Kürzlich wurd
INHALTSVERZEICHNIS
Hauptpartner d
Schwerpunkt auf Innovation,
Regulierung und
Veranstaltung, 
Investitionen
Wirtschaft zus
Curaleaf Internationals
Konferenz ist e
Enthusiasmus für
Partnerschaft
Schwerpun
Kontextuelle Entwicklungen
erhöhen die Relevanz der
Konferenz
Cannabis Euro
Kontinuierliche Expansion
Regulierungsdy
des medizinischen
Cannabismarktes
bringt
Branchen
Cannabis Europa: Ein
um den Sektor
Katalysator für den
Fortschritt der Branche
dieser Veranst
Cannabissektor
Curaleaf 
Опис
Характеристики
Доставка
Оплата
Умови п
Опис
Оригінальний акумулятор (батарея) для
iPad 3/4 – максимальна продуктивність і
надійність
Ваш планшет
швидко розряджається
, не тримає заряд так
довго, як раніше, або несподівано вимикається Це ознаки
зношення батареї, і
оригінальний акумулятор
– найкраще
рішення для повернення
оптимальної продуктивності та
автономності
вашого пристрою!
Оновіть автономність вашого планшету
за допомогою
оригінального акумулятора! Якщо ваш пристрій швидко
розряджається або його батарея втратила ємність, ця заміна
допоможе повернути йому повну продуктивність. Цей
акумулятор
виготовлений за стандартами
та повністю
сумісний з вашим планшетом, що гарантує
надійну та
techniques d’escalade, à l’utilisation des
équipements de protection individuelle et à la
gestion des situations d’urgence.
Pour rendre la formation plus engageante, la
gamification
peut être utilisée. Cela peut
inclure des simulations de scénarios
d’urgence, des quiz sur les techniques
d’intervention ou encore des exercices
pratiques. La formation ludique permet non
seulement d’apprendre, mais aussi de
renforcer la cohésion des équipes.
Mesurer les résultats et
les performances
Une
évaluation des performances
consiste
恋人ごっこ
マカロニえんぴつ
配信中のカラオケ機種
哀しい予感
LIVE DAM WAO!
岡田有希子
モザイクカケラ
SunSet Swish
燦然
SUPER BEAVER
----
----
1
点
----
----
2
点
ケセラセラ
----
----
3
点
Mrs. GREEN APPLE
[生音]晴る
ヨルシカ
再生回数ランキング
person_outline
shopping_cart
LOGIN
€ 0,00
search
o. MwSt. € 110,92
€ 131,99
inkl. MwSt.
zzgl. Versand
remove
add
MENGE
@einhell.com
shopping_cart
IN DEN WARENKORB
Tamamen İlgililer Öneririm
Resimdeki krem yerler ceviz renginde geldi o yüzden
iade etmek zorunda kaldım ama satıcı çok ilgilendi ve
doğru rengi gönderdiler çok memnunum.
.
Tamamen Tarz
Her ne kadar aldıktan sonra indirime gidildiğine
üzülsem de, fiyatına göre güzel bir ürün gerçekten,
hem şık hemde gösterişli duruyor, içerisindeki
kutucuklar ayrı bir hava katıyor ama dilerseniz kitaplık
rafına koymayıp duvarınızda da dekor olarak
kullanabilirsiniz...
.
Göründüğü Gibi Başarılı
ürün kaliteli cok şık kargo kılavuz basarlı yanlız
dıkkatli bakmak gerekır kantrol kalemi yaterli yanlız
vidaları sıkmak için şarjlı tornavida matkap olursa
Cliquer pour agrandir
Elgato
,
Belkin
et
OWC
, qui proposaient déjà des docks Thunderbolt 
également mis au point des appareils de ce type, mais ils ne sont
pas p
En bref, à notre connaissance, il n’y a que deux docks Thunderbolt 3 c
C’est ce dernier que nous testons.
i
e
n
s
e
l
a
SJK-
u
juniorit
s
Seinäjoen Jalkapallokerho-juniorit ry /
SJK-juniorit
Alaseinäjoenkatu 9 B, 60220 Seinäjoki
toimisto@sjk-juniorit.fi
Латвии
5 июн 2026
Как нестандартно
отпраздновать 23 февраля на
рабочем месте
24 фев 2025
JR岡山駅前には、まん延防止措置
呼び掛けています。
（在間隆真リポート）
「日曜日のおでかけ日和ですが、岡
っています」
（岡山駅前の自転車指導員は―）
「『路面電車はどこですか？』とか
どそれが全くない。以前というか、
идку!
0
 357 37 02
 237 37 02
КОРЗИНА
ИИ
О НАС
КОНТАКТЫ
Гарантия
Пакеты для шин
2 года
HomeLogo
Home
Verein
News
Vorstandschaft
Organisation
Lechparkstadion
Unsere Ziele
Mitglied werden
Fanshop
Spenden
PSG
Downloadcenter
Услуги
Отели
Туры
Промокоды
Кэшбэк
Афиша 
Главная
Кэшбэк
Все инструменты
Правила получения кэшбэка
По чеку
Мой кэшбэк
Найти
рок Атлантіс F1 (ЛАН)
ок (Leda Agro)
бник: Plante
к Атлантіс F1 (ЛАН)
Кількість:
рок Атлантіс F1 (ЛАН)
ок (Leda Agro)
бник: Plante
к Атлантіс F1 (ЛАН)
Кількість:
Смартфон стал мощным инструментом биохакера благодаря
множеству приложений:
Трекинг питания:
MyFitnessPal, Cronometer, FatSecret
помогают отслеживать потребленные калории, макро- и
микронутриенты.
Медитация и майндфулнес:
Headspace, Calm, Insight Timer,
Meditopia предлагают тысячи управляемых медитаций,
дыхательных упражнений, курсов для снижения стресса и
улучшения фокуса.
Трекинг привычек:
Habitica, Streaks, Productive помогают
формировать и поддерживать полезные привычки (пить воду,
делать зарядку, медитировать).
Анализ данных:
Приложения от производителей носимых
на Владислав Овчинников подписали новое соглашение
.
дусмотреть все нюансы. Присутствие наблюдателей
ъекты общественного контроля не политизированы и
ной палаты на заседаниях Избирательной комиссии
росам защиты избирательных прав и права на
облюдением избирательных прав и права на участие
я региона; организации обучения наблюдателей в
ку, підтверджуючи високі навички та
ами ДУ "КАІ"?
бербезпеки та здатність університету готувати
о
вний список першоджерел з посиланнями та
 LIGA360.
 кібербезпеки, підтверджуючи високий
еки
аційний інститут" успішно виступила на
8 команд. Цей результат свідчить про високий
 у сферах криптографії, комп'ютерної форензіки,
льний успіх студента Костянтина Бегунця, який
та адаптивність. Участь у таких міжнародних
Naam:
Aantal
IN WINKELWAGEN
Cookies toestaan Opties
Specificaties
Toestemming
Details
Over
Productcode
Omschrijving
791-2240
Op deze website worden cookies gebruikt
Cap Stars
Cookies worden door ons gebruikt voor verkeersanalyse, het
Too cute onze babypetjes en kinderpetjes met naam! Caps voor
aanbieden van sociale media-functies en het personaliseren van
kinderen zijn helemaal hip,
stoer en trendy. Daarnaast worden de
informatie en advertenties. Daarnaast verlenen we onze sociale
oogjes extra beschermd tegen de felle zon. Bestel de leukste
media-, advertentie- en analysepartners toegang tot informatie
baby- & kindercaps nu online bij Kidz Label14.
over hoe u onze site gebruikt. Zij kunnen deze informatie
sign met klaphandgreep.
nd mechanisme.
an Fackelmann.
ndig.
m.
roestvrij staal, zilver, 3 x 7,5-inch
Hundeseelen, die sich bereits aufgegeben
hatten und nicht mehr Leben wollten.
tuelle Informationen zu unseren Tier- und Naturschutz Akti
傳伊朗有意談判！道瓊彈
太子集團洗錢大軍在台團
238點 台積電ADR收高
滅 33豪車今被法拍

........

Task to complete =
Print the material in full. Keep it exactly as it is.

Exercise solution =
Kürzlich wurd
INHALTSVERZEICHNIS
Hauptpartner d
Schwerpunkt auf Innovation,
Regulierung und
Veranstaltung, 
Investitionen
Wirtschaft zus
Curaleaf Internationals
Konferenz ist e
Enthusiasmus für
Partnerschaft
Schwerpun
Kontextuelle Entwicklungen
erhöhen die Relevanz der
Konferenz
Cannabis Euro
Kontinuierliche Expansion
Regulierungsdy
des medizinischen
Cannabismarktes
bringt
Branchen
Cannabis Europa: Ein
um den Sektor
Katalysator für den
Fortschritt der Branche
dieser Veranst
Cannabissektor
Curaleaf 
Опис
Характеристики
Доставка
Оплата
Умови п
Опис
Оригінальний акумулятор (батарея) для
iPad 3/4 – максимальна продуктивність і
надійність
Ваш планшет
швидко розряджається
, не тримає заряд так
довго, як раніше, або несподівано вимикається Це ознаки
зношення батареї, і
оригінальний акумулятор
– найкраще
рішення для повернення
оптимальної продуктивності та
автономності
вашого пристрою!
Оновіть автономність вашого планшету
за допомогою
оригінального акумулятора! Якщо ваш пристрій швидко
розряджається або його батарея втратила ємність, ця заміна
допоможе повернути йому повну продуктивність. Цей
акумулятор
виготовлений за стандартами
та повністю
сумісний з вашим планшетом, що гарантує
надійну та
techniques d’escalade, à l’utilisation des
équipements de protection individuelle et à la
gestion des situations d’urgence.
Pour rendre la formation plus engageante, la
gamification
peut être utilisée. Cela peut
inclure des simulations de scénarios
d’urgence, des quiz sur les techniques
d’intervention ou encore des exercices
pratiques. La formation ludique permet non
seulement d’apprendre, mais aussi de
renforcer la cohésion des équipes.
Mesurer les résultats et
les performances
Une
évaluation des performances
consiste
恋人ごっこ
マカロニえんぴつ
配信中のカラオケ機種
哀しい予感
LIVE DAM WAO!
岡田有希子
モザイクカケラ
SunSet Swish
燦然
SUPER BEAVER
----
----
1
点
----
----
2
点
ケセラセラ
----
----
3
点
Mrs. GREEN APPLE
[生音]晴る
ヨルシカ
再生回数ランキング
person_outline
shopping_cart
LOGIN
€ 0,00
search
o. MwSt. € 110,92
€ 131,99
inkl. MwSt.
zzgl. Versand
remove
add
MENGE
@einhell.com
shopping_cart
IN DEN WARENKORB
Tamamen İlgililer Öneririm
Resimdeki krem yerler ceviz renginde geldi o yüzden
iade etmek zorunda kaldım ama satıcı çok ilgilendi ve
doğru rengi gönderdiler çok memnunum.
.
Tamamen Tarz
Her ne kadar aldıktan sonra indirime gidildiğine
üzülsem de, fiyatına göre güzel bir ürün gerçekten,
hem şık hemde gösterişli duruyor, içerisindeki
kutucuklar ayrı bir hava katıyor ama dilerseniz kitaplık
rafına koymayıp duvarınızda da dekor olarak
kullanabilirsiniz...
.
Göründüğü Gibi Başarılı
ürün kaliteli cok şık kargo kılavuz basarlı yanlız
dıkkatli bakmak gerekır kantrol kalemi yaterli yanlız
vidaları sıkmak için şarjlı tornavida matkap olursa
Cliquer pour agrandir
Elgato
,
Belkin
et
OWC
, qui proposaient déjà des docks Thunderbolt 
également mis au point des appareils de ce type, mais ils ne sont
pas p
En bref, à notre connaissance, il n’y a que deux docks Thunderbolt 3 c
C’est ce dernier que nous testons.
i
e
n
s
e
l
a
SJK-
u
juniorit
s
Seinäjoen Jalkapallokerho-juniorit ry /
SJK-juniorit
Alaseinäjoenkatu 9 B, 60220 Seinäjoki
toimisto@sjk-juniorit.fi
Латвии
5 июн 2026
Как нестандартно
отпраздновать 23 февраля на
рабочем месте
24 фев 2025
JR岡山駅前には、まん延防止措置
呼び掛けています。
（在間隆真リポート）
「日曜日のおでかけ日和ですが、岡
っています」
（岡山駅前の自転車指導員は―）
「『路面電車はどこですか？』とか
どそれが全くない。以前というか、
идку!
0
 357 37 02
 237 37 02
КОРЗИНА
ИИ
О НАС
КОНТАКТЫ
Гарантия
Пакеты для шин
2 года
HomeLogo
Home
Verein
News
Vorstandschaft
Organisation
Lechparkstadion
Unsere Ziele
Mitglied werden
Fanshop
Spenden
PSG
Downloadcenter
Услуги
Отели
Туры
Промокоды
Кэшбэк
Афиша 
Главная
Кэшбэк
Все инструменты
Правила получения кэшбэка
По чеку
Мой кэшбэк
Найти
рок Атлантіс F1 (ЛАН)
ок (Leda Agro)
бник: Plante
к Атлантіс F1 (ЛАН)
Кількість:
рок Атлантіс F1 (ЛАН)
ок (Leda Agro)
бник: Plante
к Атлантіс F1 (ЛАН)
Кількість:
Смартфон стал мощным инструментом биохакера благодаря
множеству приложений:
Трекинг питания:
MyFitnessPal, Cronometer, FatSecret
помогают отслеживать потребленные калории, макро- и
микронутриенты.
Медитация и майндфулнес:
Headspace, Calm, Insight Timer,
Meditopia предлагают тысячи управляемых медитаций,
дыхательных упражнений, курсов для снижения стресса и
улучшения фокуса.
Трекинг привычек:
Habitica, Streaks, Productive помогают
формировать и поддерживать полезные привычки (пить воду,
делать зарядку, медитировать).
Анализ данных:
Приложения от производителей носимых
на Владислав Овчинников подписали новое соглашение
.
дусмотреть все нюансы. Присутствие наблюдателей
ъекты общественного контроля не политизированы и
ной палаты на заседаниях Избирательной комиссии
росам защиты избирательных прав и права на
облюдением избирательных прав и права на участие
я региона; организации обучения наблюдателей в
ку, підтверджуючи високі навички та
ами ДУ "КАІ"?
бербезпеки та здатність університету готувати
о
вний список першоджерел з посиланнями та
 LIGA360.
 кібербезпеки, підтверджуючи високий
еки
аційний інститут" успішно виступила на
8 команд. Цей результат свідчить про високий
 у сферах криптографії, комп'ютерної форензіки,
льний успіх студента Костянтина Бегунця, який
та адаптивність. Участь у таких міжнародних
Naam:
Aantal
IN WINKELWAGEN
Cookies toestaan Opties
Specificaties
Toestemming
Details
Over
Productcode
Omschrijving
791-2240
Op deze website worden cookies gebruikt
Cap Stars
Cookies worden door ons gebruikt voor verkeersanalyse, het
Too cute onze babypetjes en kinderpetjes met naam! Caps voor
aanbieden van sociale media-functies en het personaliseren van
kinderen zijn helemaal hip,
stoer en trendy. Daarnaast worden de
informatie en advertenties. Daarnaast verlenen we onze sociale
oogjes extra beschermd tegen de felle zon. Bestel de leukste
media-, advertentie- en analysepartners toegang tot informatie
baby- & kindercaps nu online bij Kidz Label14.
over hoe u onze site gebruikt. Zij kunnen deze informatie
sign met klaphandgreep.
nd mechanisme.
an Fackelmann.
ndig.
m.
roestvrij staal, zilver, 3 x 7,5-inch
Hundeseelen, die sich bereits aufgegeben
hatten und nicht mehr Leben wollten.
tuelle Informationen zu unseren Tier- und Naturschutz Akti
傳伊朗有意談判！道瓊彈
太子集團洗錢大軍在台團
238點 台積電ADR收高
滅 33豪車今被法拍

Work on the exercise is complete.